In PAR Painting, Inc. v. Greenhorne O'Mara, 61 Conn. App. 317, 318, 763 A.2d 1078 (2001), the court set aside a jury verdict finding a violation of CUTPA because there was insufficient evidence to sustain such a verdict. In this present case, there is insufficient evidence that the plaintiff suffered an "ascertainable loss of money" as a result of a CUTPA violation. The plaintiff is being awarded compensatory damages as a result of the breach of contract based on the difference between the two quotes, so he is, in effect, reaping the benefit of his bargain. But the plaintiff rejected the return of his deposit and did not actually purchase any merchandise or property from the defendant which was "different from that for which he bargained." Hinchliffe v. American Motors Corporation, supra, 184 Conn. 615. The plaintiff decided that instead of getting his deposit back, and walking away from the misunderstanding, he would initiate CUTPA litigation. Thus, the referee's recommendation that CUTPA damages be awarded is not accepted.

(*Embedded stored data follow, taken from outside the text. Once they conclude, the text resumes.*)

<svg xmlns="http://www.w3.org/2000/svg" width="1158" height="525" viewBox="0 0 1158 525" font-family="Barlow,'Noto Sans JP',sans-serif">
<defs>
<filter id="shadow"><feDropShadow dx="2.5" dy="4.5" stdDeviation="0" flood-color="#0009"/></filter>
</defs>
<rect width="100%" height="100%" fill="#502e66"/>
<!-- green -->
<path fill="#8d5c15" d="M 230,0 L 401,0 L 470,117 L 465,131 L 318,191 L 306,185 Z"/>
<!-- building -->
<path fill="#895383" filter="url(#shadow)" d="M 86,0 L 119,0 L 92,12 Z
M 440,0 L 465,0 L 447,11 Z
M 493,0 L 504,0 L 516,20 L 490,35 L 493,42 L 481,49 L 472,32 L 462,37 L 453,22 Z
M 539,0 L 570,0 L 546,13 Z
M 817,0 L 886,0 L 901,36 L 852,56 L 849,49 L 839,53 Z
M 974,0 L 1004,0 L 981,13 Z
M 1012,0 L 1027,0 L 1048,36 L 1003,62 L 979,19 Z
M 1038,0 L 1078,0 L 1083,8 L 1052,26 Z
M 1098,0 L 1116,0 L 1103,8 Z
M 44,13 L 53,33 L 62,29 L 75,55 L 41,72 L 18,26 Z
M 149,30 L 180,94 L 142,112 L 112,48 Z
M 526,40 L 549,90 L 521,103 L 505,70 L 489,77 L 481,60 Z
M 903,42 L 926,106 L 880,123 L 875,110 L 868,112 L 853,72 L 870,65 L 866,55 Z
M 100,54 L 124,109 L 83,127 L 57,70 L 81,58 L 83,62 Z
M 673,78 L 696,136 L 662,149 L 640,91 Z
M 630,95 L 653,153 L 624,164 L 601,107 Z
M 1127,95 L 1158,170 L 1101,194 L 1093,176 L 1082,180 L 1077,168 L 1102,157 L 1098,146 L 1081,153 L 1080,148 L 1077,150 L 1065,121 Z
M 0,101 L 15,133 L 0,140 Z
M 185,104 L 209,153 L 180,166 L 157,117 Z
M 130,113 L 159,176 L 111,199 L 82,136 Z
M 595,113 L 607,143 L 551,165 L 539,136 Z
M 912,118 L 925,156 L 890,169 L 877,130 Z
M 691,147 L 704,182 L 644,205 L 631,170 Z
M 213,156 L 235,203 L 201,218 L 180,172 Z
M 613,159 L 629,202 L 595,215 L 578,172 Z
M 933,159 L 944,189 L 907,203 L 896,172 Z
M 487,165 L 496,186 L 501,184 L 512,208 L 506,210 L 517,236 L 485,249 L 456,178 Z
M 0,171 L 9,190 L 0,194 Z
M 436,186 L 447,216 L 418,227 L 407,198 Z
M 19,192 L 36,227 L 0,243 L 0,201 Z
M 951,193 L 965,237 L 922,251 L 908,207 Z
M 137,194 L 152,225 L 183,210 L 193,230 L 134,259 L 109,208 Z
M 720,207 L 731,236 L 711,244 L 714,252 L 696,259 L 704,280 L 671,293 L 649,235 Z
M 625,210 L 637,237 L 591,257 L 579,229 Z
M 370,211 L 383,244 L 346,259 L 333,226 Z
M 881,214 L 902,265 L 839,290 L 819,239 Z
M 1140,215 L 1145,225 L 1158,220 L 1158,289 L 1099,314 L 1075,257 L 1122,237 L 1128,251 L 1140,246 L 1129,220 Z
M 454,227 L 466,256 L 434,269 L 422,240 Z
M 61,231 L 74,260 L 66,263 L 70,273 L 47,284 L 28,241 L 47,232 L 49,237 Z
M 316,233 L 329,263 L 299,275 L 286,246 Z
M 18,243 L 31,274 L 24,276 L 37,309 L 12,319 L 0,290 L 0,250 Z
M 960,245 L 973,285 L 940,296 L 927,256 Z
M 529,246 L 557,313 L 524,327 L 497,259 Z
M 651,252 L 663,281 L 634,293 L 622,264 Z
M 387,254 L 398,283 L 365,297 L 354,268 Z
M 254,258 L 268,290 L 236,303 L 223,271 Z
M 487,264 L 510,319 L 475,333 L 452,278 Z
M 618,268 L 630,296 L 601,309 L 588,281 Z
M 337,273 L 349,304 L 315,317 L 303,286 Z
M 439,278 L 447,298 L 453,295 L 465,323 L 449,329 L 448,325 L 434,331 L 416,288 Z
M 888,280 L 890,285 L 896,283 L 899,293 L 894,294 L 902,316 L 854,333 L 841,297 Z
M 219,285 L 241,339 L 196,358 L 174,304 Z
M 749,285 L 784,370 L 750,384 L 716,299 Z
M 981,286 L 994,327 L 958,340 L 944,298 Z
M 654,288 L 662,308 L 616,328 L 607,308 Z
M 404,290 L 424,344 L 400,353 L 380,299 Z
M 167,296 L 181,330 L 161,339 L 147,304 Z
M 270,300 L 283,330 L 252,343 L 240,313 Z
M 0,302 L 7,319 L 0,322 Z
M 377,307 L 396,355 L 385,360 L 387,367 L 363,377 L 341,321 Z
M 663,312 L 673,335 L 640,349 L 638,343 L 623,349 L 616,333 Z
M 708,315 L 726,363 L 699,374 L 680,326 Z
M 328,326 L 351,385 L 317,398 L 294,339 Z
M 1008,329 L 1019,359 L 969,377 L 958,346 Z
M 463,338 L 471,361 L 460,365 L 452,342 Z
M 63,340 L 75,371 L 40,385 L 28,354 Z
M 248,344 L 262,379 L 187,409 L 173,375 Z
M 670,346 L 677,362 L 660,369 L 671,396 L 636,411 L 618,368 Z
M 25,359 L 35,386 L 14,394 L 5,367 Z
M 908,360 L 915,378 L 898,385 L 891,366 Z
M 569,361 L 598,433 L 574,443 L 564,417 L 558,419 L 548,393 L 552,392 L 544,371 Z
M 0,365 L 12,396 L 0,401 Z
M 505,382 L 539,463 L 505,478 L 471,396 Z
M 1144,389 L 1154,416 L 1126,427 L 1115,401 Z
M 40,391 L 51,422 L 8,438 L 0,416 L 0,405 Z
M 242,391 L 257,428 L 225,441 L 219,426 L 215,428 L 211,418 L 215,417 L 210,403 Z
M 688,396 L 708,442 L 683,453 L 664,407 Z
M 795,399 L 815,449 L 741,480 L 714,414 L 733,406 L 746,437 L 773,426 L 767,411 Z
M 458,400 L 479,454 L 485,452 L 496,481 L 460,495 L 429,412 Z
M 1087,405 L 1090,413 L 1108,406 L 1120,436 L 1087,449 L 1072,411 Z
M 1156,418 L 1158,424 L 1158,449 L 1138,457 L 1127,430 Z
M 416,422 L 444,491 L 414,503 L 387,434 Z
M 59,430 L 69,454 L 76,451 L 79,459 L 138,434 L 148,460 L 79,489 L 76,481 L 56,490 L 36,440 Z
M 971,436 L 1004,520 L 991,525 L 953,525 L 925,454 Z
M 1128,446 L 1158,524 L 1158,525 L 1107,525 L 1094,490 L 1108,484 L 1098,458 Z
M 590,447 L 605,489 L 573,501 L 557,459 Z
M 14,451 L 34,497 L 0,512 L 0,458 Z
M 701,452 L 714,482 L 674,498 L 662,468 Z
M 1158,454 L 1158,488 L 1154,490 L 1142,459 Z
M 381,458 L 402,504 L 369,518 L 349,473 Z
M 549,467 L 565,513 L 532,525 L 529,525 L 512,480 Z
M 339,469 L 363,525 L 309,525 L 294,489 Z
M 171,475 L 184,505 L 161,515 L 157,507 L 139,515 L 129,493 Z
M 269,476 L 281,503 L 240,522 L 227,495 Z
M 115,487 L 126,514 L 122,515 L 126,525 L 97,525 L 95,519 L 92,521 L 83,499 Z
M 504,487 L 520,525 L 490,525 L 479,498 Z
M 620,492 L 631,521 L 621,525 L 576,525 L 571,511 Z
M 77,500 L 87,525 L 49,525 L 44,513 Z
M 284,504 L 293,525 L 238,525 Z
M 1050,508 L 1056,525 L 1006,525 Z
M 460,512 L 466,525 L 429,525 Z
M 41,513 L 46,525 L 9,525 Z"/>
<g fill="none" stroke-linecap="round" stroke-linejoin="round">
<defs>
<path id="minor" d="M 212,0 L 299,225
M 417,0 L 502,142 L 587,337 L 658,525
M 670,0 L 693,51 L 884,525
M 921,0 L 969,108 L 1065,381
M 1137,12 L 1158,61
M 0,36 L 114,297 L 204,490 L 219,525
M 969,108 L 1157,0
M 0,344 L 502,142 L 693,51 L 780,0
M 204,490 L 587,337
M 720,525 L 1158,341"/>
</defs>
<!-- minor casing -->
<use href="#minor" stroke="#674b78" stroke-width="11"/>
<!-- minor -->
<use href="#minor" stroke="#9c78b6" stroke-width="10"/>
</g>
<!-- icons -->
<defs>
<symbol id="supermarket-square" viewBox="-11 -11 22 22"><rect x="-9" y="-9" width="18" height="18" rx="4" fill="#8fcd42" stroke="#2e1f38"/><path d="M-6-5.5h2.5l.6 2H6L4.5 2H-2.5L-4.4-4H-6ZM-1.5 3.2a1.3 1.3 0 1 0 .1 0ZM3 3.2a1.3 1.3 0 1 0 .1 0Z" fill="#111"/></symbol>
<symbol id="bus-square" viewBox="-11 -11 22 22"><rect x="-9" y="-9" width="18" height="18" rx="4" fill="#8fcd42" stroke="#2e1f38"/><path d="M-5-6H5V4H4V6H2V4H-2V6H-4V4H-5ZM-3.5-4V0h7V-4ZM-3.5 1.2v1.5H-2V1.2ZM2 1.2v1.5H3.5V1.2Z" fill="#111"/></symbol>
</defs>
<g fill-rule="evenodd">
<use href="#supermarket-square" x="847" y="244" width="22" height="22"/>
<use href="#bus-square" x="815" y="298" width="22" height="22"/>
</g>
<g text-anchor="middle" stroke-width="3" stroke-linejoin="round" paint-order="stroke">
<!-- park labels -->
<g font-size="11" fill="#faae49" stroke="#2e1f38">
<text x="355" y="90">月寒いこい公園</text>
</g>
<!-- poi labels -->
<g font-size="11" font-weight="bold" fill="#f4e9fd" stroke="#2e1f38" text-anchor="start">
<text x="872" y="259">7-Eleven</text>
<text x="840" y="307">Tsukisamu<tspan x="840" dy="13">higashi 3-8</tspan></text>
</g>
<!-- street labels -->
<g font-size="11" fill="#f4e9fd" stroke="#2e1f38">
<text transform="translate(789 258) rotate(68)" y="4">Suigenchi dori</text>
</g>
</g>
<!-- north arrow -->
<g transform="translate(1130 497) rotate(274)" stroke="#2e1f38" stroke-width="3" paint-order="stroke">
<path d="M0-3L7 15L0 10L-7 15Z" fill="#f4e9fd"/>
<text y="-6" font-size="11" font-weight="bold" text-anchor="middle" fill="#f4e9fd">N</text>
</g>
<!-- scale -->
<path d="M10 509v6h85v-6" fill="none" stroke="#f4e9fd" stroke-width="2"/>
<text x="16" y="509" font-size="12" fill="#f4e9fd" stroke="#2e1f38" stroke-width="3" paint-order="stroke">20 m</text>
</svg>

Judgment may enter for the plaintiff on the complaint to recover the $100 deposit, and $225.63, the difference between the two quotes, a total of $325.63. Costs are to be taxed in favor of the plaintiff by the chief clerk of this court in accordance with General Statutes § 52-257 and Practice Book § 18-5.
So Ordered.
Dated at Stamford, Connecticut, this 26th day of February, 2001.